Summary:

The tracking uses of so-called “Flash cookies,” the data packets stored in the computers of users of Adobe (NSDQ: ADBE) Flash Player, starte…

Online Privacy Illustration
photo: Corbis / Jane Marinsky

The tracking uses of so-called “Flash cookies,” the data packets stored in the computers of users of Adobe (NSDQ: ADBE) Flash Player, started getting a lot more attention last year, when they were the focus of an article about online privacy in the Wall Street Journal, as well as several lawsuits. They were also mentioned as a privacy problem last month by the Federal Trade Commission.

The results from a new study suggest that “re-spawning,” one of the more troublesome practices around Flash cookies, is declining. But the same study showed that about 10 percent of the most-popular web sites may still be using Flash cookies to track users — and none of the companies that run those web sites would discuss what they’re using the cookies for. There is a lot of debate about just how widespread Flash cookies are, and this study helps fill in some numbers around that question.

The study, conducted by researchers at Carnegie Mellon University, tested all of the 100 most popular websites as well as 500 randomly selected websites. Adobe commissioned the study as a follow-up to the widely read 2009 UC Berkeley study that broke the news about Flash cookie tracking in the first place; the CMU researcher in charge of the study assured me that Adobe had no influence in determining the methodology or results of the study.

Adobe has condemned the use of Flash cookies, which it calls Local Storage Objects, for tracking purposes, and recently rolled out changes that will simplify Flash’s privacy options for users. Adobe has estimated that Flash Player is installed on 98 percent of internet-connected computers.

Here’s the study’s most important findings-

»  “Re-spawning” of cookies is on the way out. Both HTTP cookies and Flash cookies can be used to track an internet user’s browsing behavior and other factors. But whereas it’s relatively straightforward to delete all the HTTP cookies from a web browser, clearing out the data stored by Adobe Flash Player is, for now, still a much more complicated process-and few users know that Flash cookies exist to begin with. In the past, at least some ad networks engaged in a process called “re-spawning,” which is when a publisher or ad network actually uses a Flash cookie to re-create the information in an HTTP cookie-after a user deletes his or her HTTP cookies. Re-spawning is considered a privacy problem because it’s presumed the user might be deleting HTTP cookies to protect privacy in the first place.

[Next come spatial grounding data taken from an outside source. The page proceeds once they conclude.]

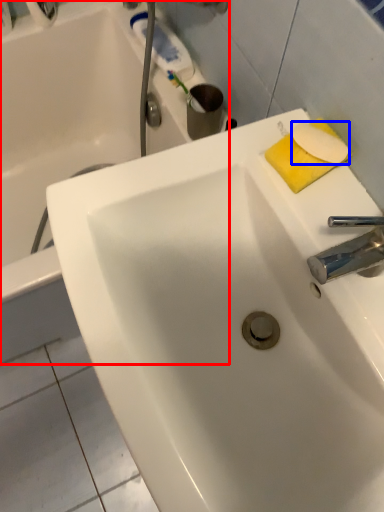
Question: Which of the following is the farthest to the observer, bathtub (highlighted by a red box) or soap (highlighted by a blue box)?

Choices:
 (A) bathtub
 (B) soap

Answer: (A)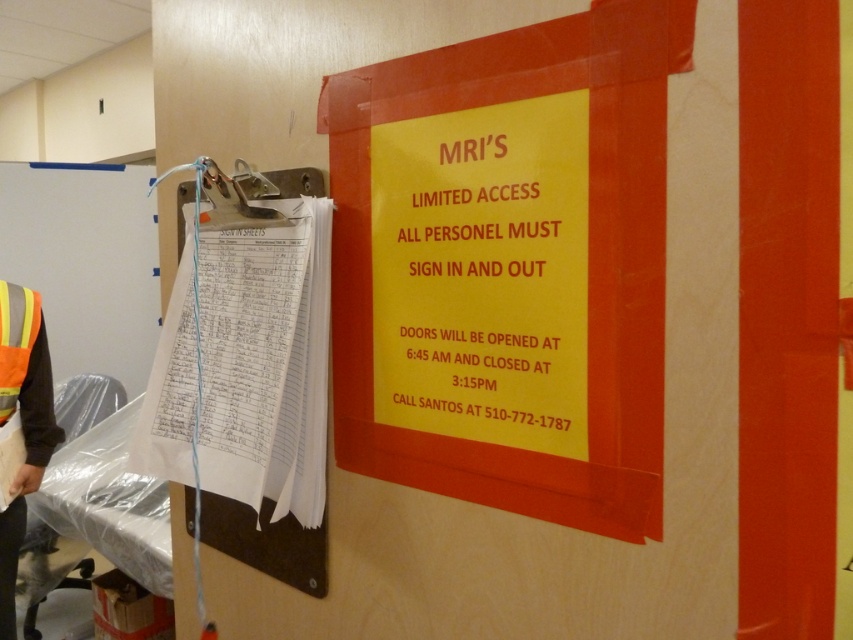
You are a worker in the MRI area and need to locate the point marked at coordinates (483, 273) on the wall. Where would you find this point?

The point marked at coordinates (483, 273) is on the yellow paper sign at upper center.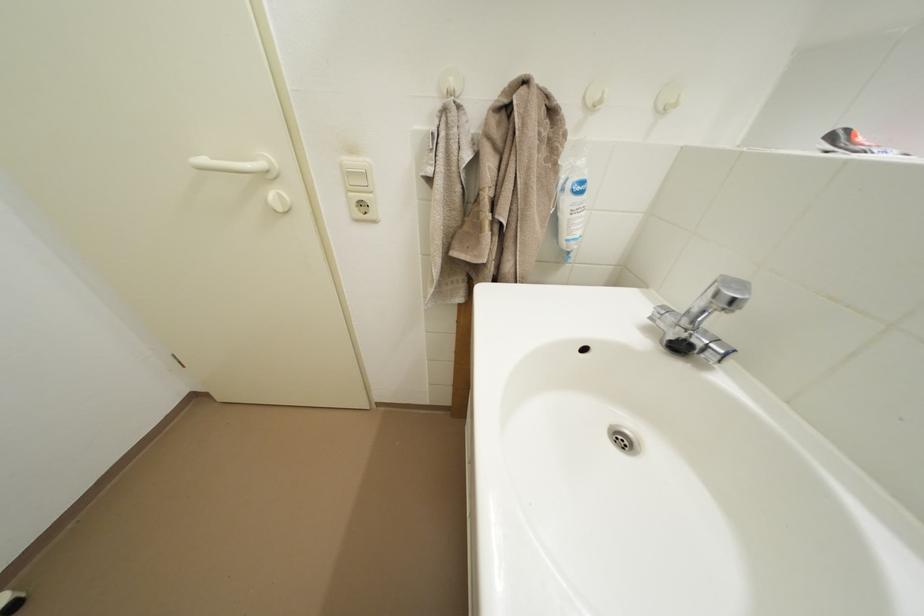
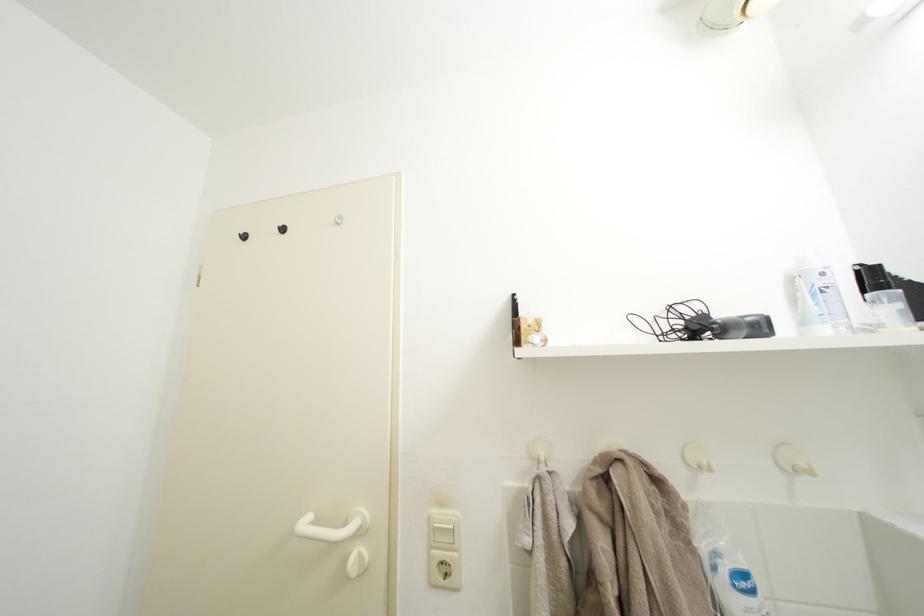
Find the pixel in the second image that matches (x=275, y=206) in the first image.

(354, 565)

The study found that none of the 500 random sites engaged in re-spawning, and only two of the 100 most-popular sites engaged in re-spawning. Contacted by the Center for Democracy and Technology (CDT), a privacy advocacy group that helped with the study, one of the re-spawners stopped the practice after an internal review. The second re-spawner didn’t respond to CDT’s inquiry but stopped the practice on its own. The study doesn’t name the web-sites that engaged in re-spawning.

When UC Berkeley flash cookie study came out in 2009, it found that four out of the 100 websites it studied used Flash cookies to engage in re-spawning. That study used a somewhat different methodology, so it’s not an apples-to-apples comparison, but it does suggest that the re-spawning problem is decreasing. A post on Adobe’s corporate blog referencing the CMU study focuses on this aspect of the study, which is good news from a user-privacy perspective.

»  A significant group of web publishers still won’t say if they’re using Flash cookies for tracking. Out of the 100 popular websites, 11 websites used Local Storage Objects to collect what the study authors called “unique identifiers,” and 17 of the 500 randomly selected websites engaged in the practice; all but one through third-parties (typically ad networks). LSOs with unique identifiers can be used for benign purposes, such as keeping track of someone’s score in a game that uses Flash-but they could also be used as a powerful form of tracking users. “Without visibility into back-end databases, it is difficult to determine how unique identifiers are used,” write the authors.

But here’s an interesting fact about the study: the Center for Democracy and Technology contacted all of the companies whose websites use LSOs with unique identifiers, as well as some related sites, hoping to learn more about their use. They contacted companies connected to 28 sites in all asking about how they were using Flash cookies, and not one was willing to say anything. That shows what a hot topic online tracking has become, and it suggests that at least some of those websites are partnering with ad networks or analytics companies that are using those Flash cookies for tracking.

“It’s troubling that websites are trying to find ways of thwarting users who are purposefully deleting their cookies, and trying to find ways of tracking them anyway,” says Lorrie Cranor, an Associate Professor of Computer Science at CMU who authored the study. The full study is available on CMU’s website.

Update: Privacy researcher Chris Soghoian has a more critical view of this study, and shared some of his thoughts today in an open letter to Adobe, published on his blog.